§ Document text:
--- START ---

Christian school Norway accused of narrow view on sexual ethics


Northern Europe


Photo Inherred Kristne Skole

The Norwegian Directorate of Education worries about the curriculum of a Christian school in Inderøy municipality in Trøndelag, Central Norway. The school has been the centre of controversy for its teaching of homosexuality and the creation of the earth.

Several media gave publicity about the content of the lessons about homosexuality and the origin of the earth, Vart Land writes. Students at the Inherred Christian School learn, for example, that homosexuality is a sin and that the earth is created in six days, 6000 years ago. The Norwegian Directorate of Education published a preliminary inspection report on Monday after it opened an investigation and placed the school under supervision last year.


In its report, the Directorate writes that it has found a "possible breach of the regulations." It aims to "investigate whether the school provides training in accordance with the approved curricula", head of supervision Marrianne Granlund says.

The building of the Inherred Christian School in Norway. Photo Inherred Kristne Skole

Of the eight points the school invested in, the Directorate found four possible violations. It points out that the school's education is not run "fully in accordance with the school's approved curricula and the purpose provided in the Private Schools Act."

One example of this violation is that the school says in its periodic plans that students should identify, describe, explore and present issues and social views, Vart Land writes. However, in practice, this does not happen, the Directorate ruled. "This applies to the teaching of Christian studies and science, where most of the school's teaching at all levels from 5th to 10th grade is centred around a few concrete and narrow themes", the report reads, even though it does not explicitly mention any examples.

Inherred Christian School

Inherred Christian School is located in Central Norway. The primary school has about 40 pupils. They are a Lutheran school and adhere to the Church of Norway. "We are an alternative to the public school, and our school will help parents to give their children a Christian education", the school writes on its website.


The Directorate orders that the school must ensure that values set by the Private Schools Act are taught at school. These include tolerance and equality between the sexes, it writes.

Other points of critique are that the students do not know the curriculum in the subject sufficiently and that the school board has not been appointed in accordance with the school's statutes. Also, the Directorate accuses the school of not being cooperative when it comes to health services. The school only wants the municipal health service to contribute to weighing, measuring and vaccinations. For the rest, they want to have their own health education without having to include, for example, attention to Pride in health education. For this purpose, they also have employed a health nurse.

--- END ---

§ Work to be completed: Reproduce the part of the article on the Norwegian Christian school starting at "The building of" and ending at "mention any examples.". The data that follows has nothing to do with the article on the Norwegian Christian school.

§ Excerpted data:
--- START ---

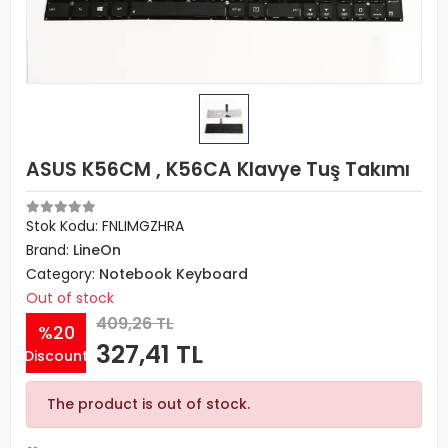
ASUS K56CM , K56CA Klavye Tuş Takımı
Stok Kodu: FNLIMGZHRA
Brand:
LineOn
Category:
Notebook Keyboard
Out of stock
409,26 TL
%20
327,41 TL
Discount
The product is out of stock.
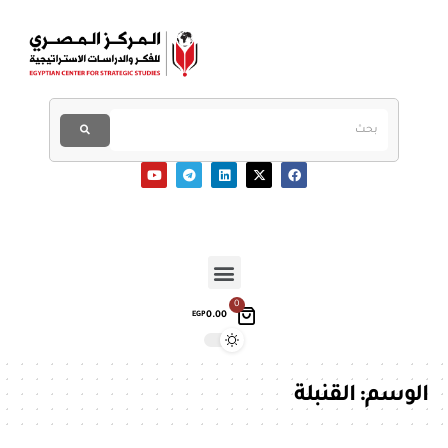
0
0.00
EGP
الوسم:
القنبلة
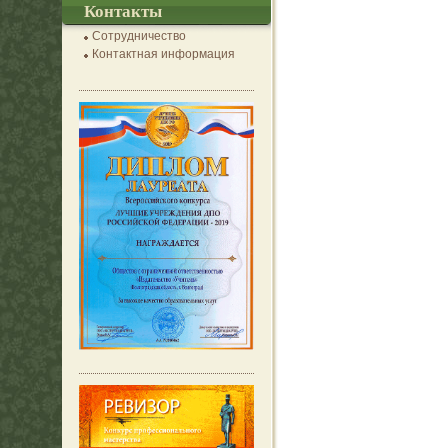
Контакты
Сотрудничество
Контактная информация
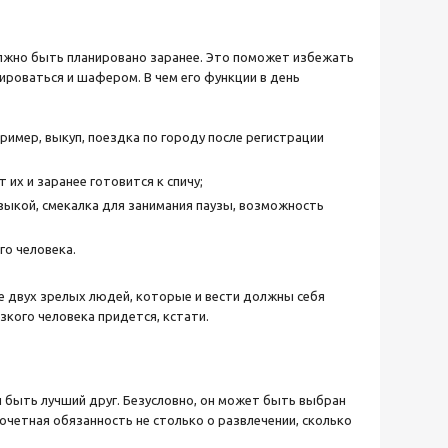
олжно быть планировано заранее. Это поможет избежать
роваться и шафером. В чем его функции в день
имер, выкуп, поездка по городу после регистрации
их и заранее готовится к спичу;
зыкой, смекалка для занимания паузы, возможность
о человека.
е двух зрелых людей, которые и вести должны себя
зкого человека придется, кстати.
ы
 быть лучший друг. Безусловно, он может быть выбран
 почетная обязанность не столько о развлечении, сколько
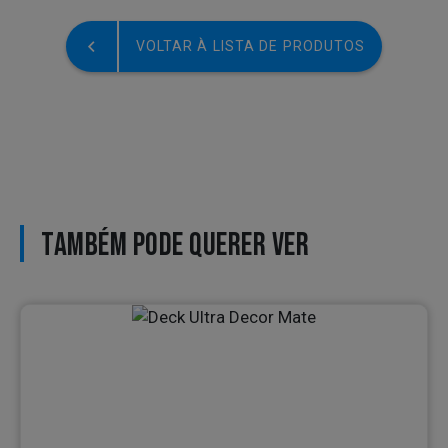
VOLTAR À LISTA DE PRODUTOS
TAMBÉM PODE QUERER VER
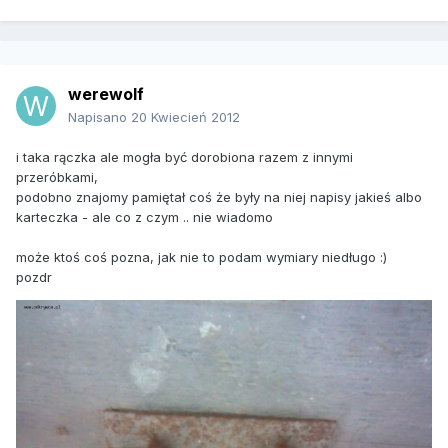
werewolf
Napisano
20 Kwiecień 2012
i taka rączka ale mogła być dorobiona razem z innymi
przeróbkami,
podobno znajomy pamiętał coś że były na niej napisy jakieś albo
karteczka - ale co z czym .. nie wiadomo
może ktoś coś pozna, jak nie to podam wymiary niedługo :)
pozdr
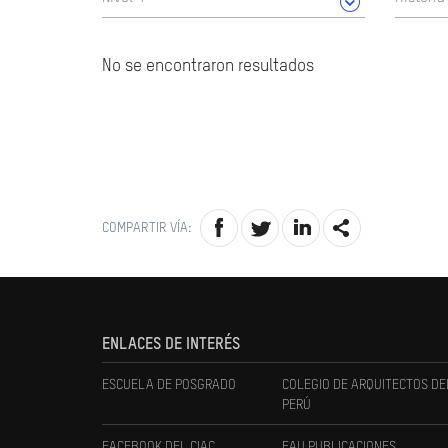
No se encontraron resultados
COMPARTIR VÍA:
ENLACES DE INTERÉS
ESCUELA DE POSGRADO
COLEGIO DE ARQUITECTOS DE
PERÚ
FACEBOOK DEL CIAC
FAU PUBLICACIONES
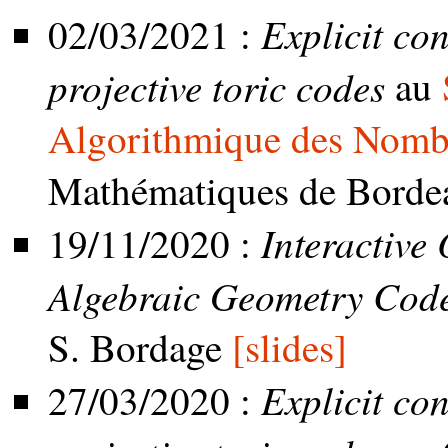
Explicit co
02/03/2021 :
projective toric codes
au
Algorithmique des Nomb
Mathématiques de Bord
Interactive
19/11/2020 :
Algebraic Geometry Cod
S. Bordage
[slides]
Explicit co
27/03/2020 :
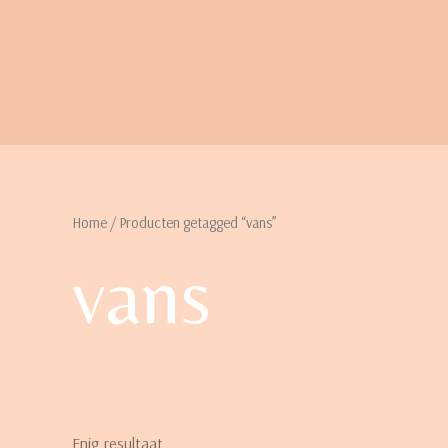
Home
/ Producten getagged “vans”
vans
Enig resultaat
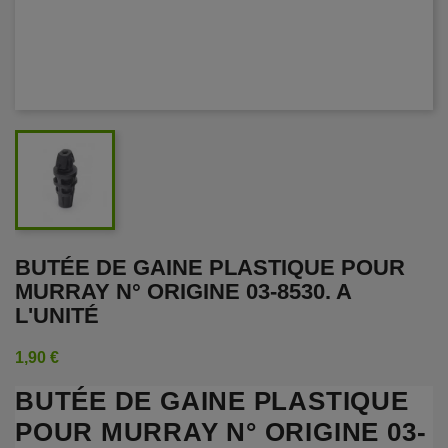
BUTÉE DE GAINE PLASTIQUE POUR
MURRAY N° ORIGINE 03-8530. A
L'UNITÉ
1,90 €
BUTÉE DE GAINE PLASTIQUE
POUR MURRAY N° ORIGINE 03-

--- END ---

§ Response:
The building of the Inherred Christian School in Norway. Photo Inherred Kristne Skole

Of the eight points the school invested in, the Directorate found four possible violations. It points out that the school's education is not run "fully in accordance with the school's approved curricula and the purpose provided in the Private Schools Act."

One example of this violation is that the school says in its periodic plans that students should identify, describe, explore and present issues and social views, Vart Land writes. However, in practice, this does not happen, the Directorate ruled. "This applies to the teaching of Christian studies and science, where most of the school's teaching at all levels from 5th to 10th grade is centred around a few concrete and narrow themes", the report reads, even though it does not explicitly mention any examples.